## Assigned task
Please output the listing that follows exactly, but keep all images out.

=======

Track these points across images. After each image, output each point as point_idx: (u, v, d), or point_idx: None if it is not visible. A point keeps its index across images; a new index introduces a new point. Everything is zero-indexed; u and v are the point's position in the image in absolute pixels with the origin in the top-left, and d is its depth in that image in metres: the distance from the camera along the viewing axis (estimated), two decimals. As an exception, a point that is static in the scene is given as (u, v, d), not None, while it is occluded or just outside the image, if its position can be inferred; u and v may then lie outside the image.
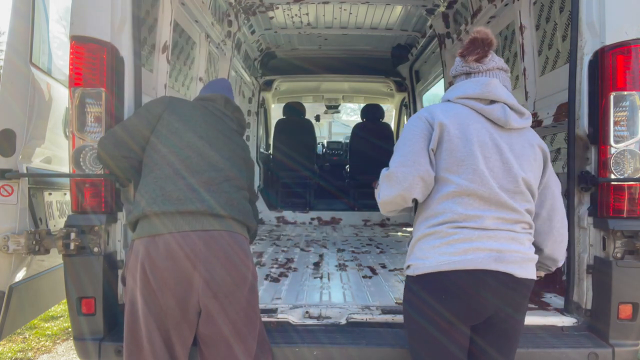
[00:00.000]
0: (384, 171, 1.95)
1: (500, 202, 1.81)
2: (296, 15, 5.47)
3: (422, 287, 1.84)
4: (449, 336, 1.81)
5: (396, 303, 2.70)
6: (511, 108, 1.89)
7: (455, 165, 1.82)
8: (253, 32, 5.95)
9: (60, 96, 2.95)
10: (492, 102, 1.89)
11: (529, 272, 1.84)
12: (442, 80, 5.29)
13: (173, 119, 2.14)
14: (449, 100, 1.97)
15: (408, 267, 1.91)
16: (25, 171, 2.53)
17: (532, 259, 1.87)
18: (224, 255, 1.93)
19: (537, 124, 3.21)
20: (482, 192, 1.80)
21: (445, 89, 5.06)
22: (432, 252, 1.81)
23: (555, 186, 2.00)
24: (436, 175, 1.86)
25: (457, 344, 1.83)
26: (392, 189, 1.87)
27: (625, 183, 2.26)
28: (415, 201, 1.91)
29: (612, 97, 2.27)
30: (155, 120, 2.16)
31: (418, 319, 1.85)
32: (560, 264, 2.05)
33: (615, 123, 2.27)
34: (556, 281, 2.82)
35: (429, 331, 1.82)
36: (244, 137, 2.50)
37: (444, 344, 1.82)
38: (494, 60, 1.98)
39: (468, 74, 1.99)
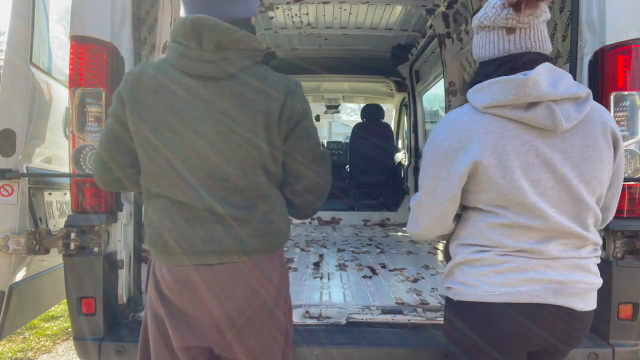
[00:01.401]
0: (413, 201, 1.70)
1: (560, 230, 1.50)
2: (296, 15, 5.47)
3: (465, 314, 1.60)
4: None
5: (396, 303, 2.70)
6: (562, 100, 1.47)
7: (498, 199, 1.50)
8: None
9: (60, 96, 2.95)
10: (533, 103, 1.46)
11: (590, 303, 1.58)
12: (442, 80, 5.29)
13: (141, 127, 1.62)
14: (475, 108, 1.54)
15: (449, 288, 1.67)
16: (25, 171, 2.53)
17: (596, 287, 1.60)
18: None
19: (537, 124, 3.21)
20: (537, 225, 1.49)
21: (445, 89, 5.08)
22: (479, 280, 1.55)
23: (622, 174, 1.69)
24: (473, 205, 1.57)
25: None
26: (413, 227, 1.70)
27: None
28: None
29: (612, 97, 2.27)
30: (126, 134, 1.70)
31: (461, 344, 1.64)
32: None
33: (616, 123, 2.27)
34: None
35: (472, 357, 1.62)
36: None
37: None
38: (545, 12, 1.54)
39: (511, 30, 1.52)
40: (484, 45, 1.61)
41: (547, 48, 1.56)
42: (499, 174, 1.48)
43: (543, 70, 1.46)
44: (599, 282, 1.61)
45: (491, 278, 1.53)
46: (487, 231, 1.55)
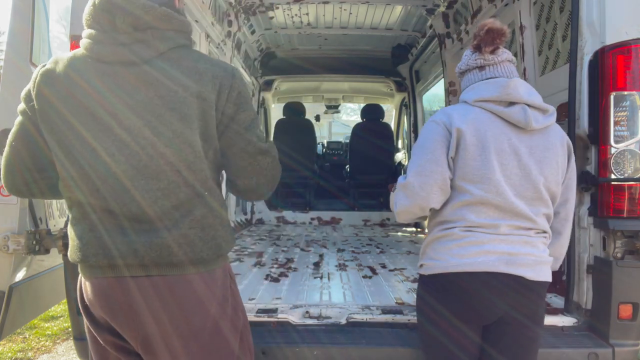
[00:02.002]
0: (400, 179, 1.91)
1: (516, 211, 1.79)
2: (296, 15, 5.47)
3: (434, 286, 1.87)
4: (457, 336, 1.83)
5: (396, 303, 2.70)
6: (533, 107, 1.82)
7: (471, 174, 1.79)
8: (253, 32, 5.95)
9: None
10: (512, 103, 1.81)
11: (541, 274, 1.82)
12: (442, 80, 5.29)
13: (54, 128, 1.47)
14: (466, 102, 1.89)
15: (421, 266, 1.94)
16: (25, 171, 2.53)
17: (546, 261, 1.86)
18: None
19: (537, 124, 3.21)
20: (498, 202, 1.78)
21: (445, 89, 5.09)
22: (445, 254, 1.82)
23: (575, 185, 1.97)
24: (452, 182, 1.83)
25: (464, 345, 1.84)
26: (409, 199, 1.85)
27: (626, 183, 2.26)
28: (432, 210, 1.90)
29: (612, 97, 2.27)
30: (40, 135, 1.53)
31: (429, 317, 1.88)
32: (558, 266, 2.05)
33: (616, 123, 2.27)
34: (556, 281, 2.82)
35: (438, 329, 1.85)
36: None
37: (452, 343, 1.83)
38: (505, 52, 1.92)
39: (482, 67, 1.90)
40: (465, 84, 1.98)
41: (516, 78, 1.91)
42: (476, 151, 1.78)
43: (521, 81, 1.86)
44: (547, 258, 1.87)
45: (454, 251, 1.80)
46: (456, 209, 1.82)
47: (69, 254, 1.54)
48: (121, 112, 1.42)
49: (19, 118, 1.57)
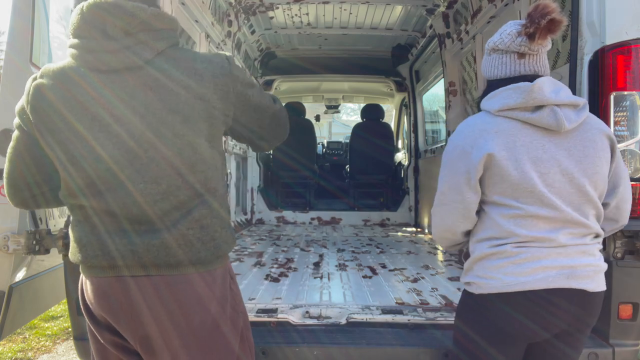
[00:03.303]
0: (433, 206, 1.86)
1: (567, 219, 1.66)
2: (296, 15, 5.47)
3: (486, 306, 1.72)
4: (506, 354, 1.74)
5: (396, 303, 2.70)
6: (562, 105, 1.67)
7: (510, 189, 1.66)
8: (253, 32, 5.95)
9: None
10: (539, 107, 1.66)
11: (601, 284, 1.73)
12: (442, 80, 5.29)
13: (54, 140, 1.47)
14: (488, 112, 1.74)
15: (468, 283, 1.80)
16: (25, 171, 2.53)
17: (603, 269, 1.75)
18: None
19: (537, 124, 3.21)
20: (546, 214, 1.65)
21: (445, 89, 5.08)
22: (497, 272, 1.68)
23: (624, 173, 1.82)
24: (489, 199, 1.71)
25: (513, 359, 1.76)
26: (438, 227, 1.83)
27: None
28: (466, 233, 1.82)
29: (612, 97, 2.27)
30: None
31: (475, 338, 1.75)
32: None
33: (616, 123, 2.27)
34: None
35: (487, 348, 1.73)
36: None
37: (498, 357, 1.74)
38: (550, 42, 1.76)
39: (522, 55, 1.73)
40: (497, 66, 1.79)
41: (548, 73, 1.80)
42: (511, 165, 1.64)
43: (546, 79, 1.69)
44: (604, 265, 1.75)
45: (508, 269, 1.66)
46: (502, 223, 1.68)
47: (70, 254, 1.55)
48: (119, 118, 1.42)
49: (16, 133, 1.55)
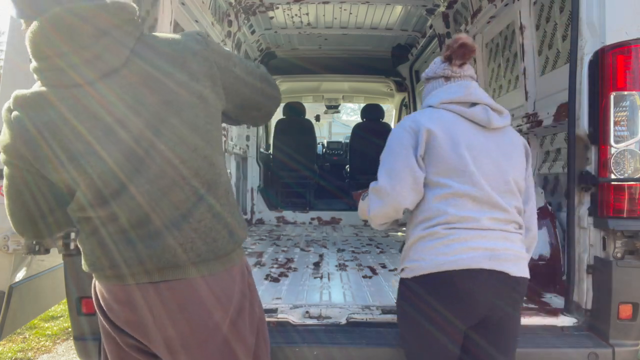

=======

## Solved exercise
Track these points across images. After each image, output each point as point_idx: (u, v, d), or point_idx: None if it is not visible. A point keeps its index across images; a new index introduces a new point. Everything is zero-indexed; u and v are the point's position in the image in absolute pixels with the origin in the top-left, and d is its depth in that image in metres: the distance from the camera along the viewing axis (estimated), two decimals. As an exception, a point that is static in the scene is given as (u, v, d), not None, while it is occluded or just outside the image, if its position can be inferred; u and v may then lie outside the image.
[00:00.000]
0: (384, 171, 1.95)
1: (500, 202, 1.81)
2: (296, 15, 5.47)
3: (422, 287, 1.84)
4: (449, 336, 1.81)
5: (396, 303, 2.70)
6: (511, 108, 1.89)
7: (455, 165, 1.82)
8: (253, 32, 5.95)
9: (60, 96, 2.95)
10: (492, 102, 1.89)
11: (529, 272, 1.84)
12: (442, 80, 5.29)
13: (173, 119, 2.14)
14: (449, 100, 1.97)
15: (408, 267, 1.91)
16: (25, 171, 2.53)
17: (532, 259, 1.87)
18: (224, 255, 1.93)
19: (537, 124, 3.21)
20: (482, 192, 1.80)
21: (445, 89, 5.06)
22: (432, 252, 1.81)
23: (555, 186, 2.00)
24: (436, 175, 1.86)
25: (457, 344, 1.83)
26: (392, 189, 1.87)
27: (625, 183, 2.26)
28: (415, 201, 1.91)
29: (612, 97, 2.27)
30: (155, 120, 2.16)
31: (418, 319, 1.85)
32: (560, 264, 2.05)
33: (615, 123, 2.27)
34: (556, 281, 2.82)
35: (429, 331, 1.82)
36: (244, 137, 2.50)
37: (444, 344, 1.82)
38: (494, 60, 1.98)
39: (468, 74, 1.99)
[00:01.401]
0: (413, 201, 1.70)
1: (560, 230, 1.50)
2: (296, 15, 5.47)
3: (465, 314, 1.60)
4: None
5: (396, 303, 2.70)
6: (562, 100, 1.47)
7: (498, 199, 1.50)
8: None
9: (60, 96, 2.95)
10: (533, 103, 1.46)
11: (590, 303, 1.58)
12: (442, 80, 5.29)
13: (141, 127, 1.62)
14: (475, 108, 1.54)
15: (449, 288, 1.67)
16: (25, 171, 2.53)
17: (596, 287, 1.60)
18: None
19: (537, 124, 3.21)
20: (537, 225, 1.49)
21: (445, 89, 5.08)
22: (479, 280, 1.55)
23: (622, 174, 1.69)
24: (473, 205, 1.57)
25: None
26: (413, 227, 1.70)
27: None
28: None
29: (612, 97, 2.27)
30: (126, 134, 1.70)
31: (461, 344, 1.64)
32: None
33: (616, 123, 2.27)
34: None
35: (472, 357, 1.62)
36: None
37: None
38: (545, 12, 1.54)
39: (511, 30, 1.52)
40: (484, 45, 1.61)
41: (547, 48, 1.56)
42: (499, 174, 1.48)
43: (543, 70, 1.46)
44: (599, 282, 1.61)
45: (491, 278, 1.53)
46: (487, 231, 1.55)
[00:02.002]
0: (400, 179, 1.91)
1: (516, 211, 1.79)
2: (296, 15, 5.47)
3: (434, 286, 1.87)
4: (457, 336, 1.83)
5: (396, 303, 2.70)
6: (533, 107, 1.82)
7: (471, 174, 1.79)
8: (253, 32, 5.95)
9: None
10: (512, 103, 1.81)
11: (541, 274, 1.82)
12: (442, 80, 5.29)
13: (54, 128, 1.47)
14: (466, 102, 1.89)
15: (421, 266, 1.94)
16: (25, 171, 2.53)
17: (546, 261, 1.86)
18: None
19: (537, 124, 3.21)
20: (498, 202, 1.78)
21: (445, 89, 5.09)
22: (445, 254, 1.82)
23: (575, 185, 1.97)
24: (452, 182, 1.83)
25: (464, 345, 1.84)
26: (409, 199, 1.85)
27: (626, 183, 2.26)
28: (432, 210, 1.90)
29: (612, 97, 2.27)
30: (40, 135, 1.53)
31: (429, 317, 1.88)
32: (558, 266, 2.05)
33: (616, 123, 2.27)
34: (556, 281, 2.82)
35: (438, 329, 1.85)
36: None
37: (452, 343, 1.83)
38: (505, 52, 1.92)
39: (482, 67, 1.90)
40: (465, 84, 1.98)
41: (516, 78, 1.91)
42: (476, 151, 1.78)
43: (521, 81, 1.86)
44: (547, 258, 1.87)
45: (454, 251, 1.80)
46: (456, 209, 1.82)
47: (69, 254, 1.54)
48: (121, 112, 1.42)
49: (19, 118, 1.57)
[00:03.303]
0: (433, 206, 1.86)
1: (567, 219, 1.66)
2: (296, 15, 5.47)
3: (486, 306, 1.72)
4: (506, 354, 1.74)
5: (396, 303, 2.70)
6: (562, 105, 1.67)
7: (510, 189, 1.66)
8: (253, 32, 5.95)
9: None
10: (539, 107, 1.66)
11: (601, 284, 1.73)
12: (442, 80, 5.29)
13: (54, 140, 1.47)
14: (488, 112, 1.74)
15: (468, 283, 1.80)
16: (25, 171, 2.53)
17: (603, 269, 1.75)
18: None
19: (537, 124, 3.21)
20: (546, 214, 1.65)
21: (445, 89, 5.08)
22: (497, 272, 1.68)
23: (624, 173, 1.82)
24: (489, 199, 1.71)
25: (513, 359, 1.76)
26: (438, 227, 1.83)
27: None
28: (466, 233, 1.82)
29: (612, 97, 2.27)
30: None
31: (475, 338, 1.75)
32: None
33: (616, 123, 2.27)
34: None
35: (487, 348, 1.73)
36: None
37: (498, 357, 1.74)
38: (550, 42, 1.76)
39: (522, 55, 1.73)
40: (497, 66, 1.79)
41: (548, 73, 1.80)
42: (511, 165, 1.64)
43: (546, 79, 1.69)
44: (604, 265, 1.75)
45: (508, 269, 1.66)
46: (502, 223, 1.68)
47: (70, 254, 1.55)
48: (119, 118, 1.42)
49: (16, 133, 1.55)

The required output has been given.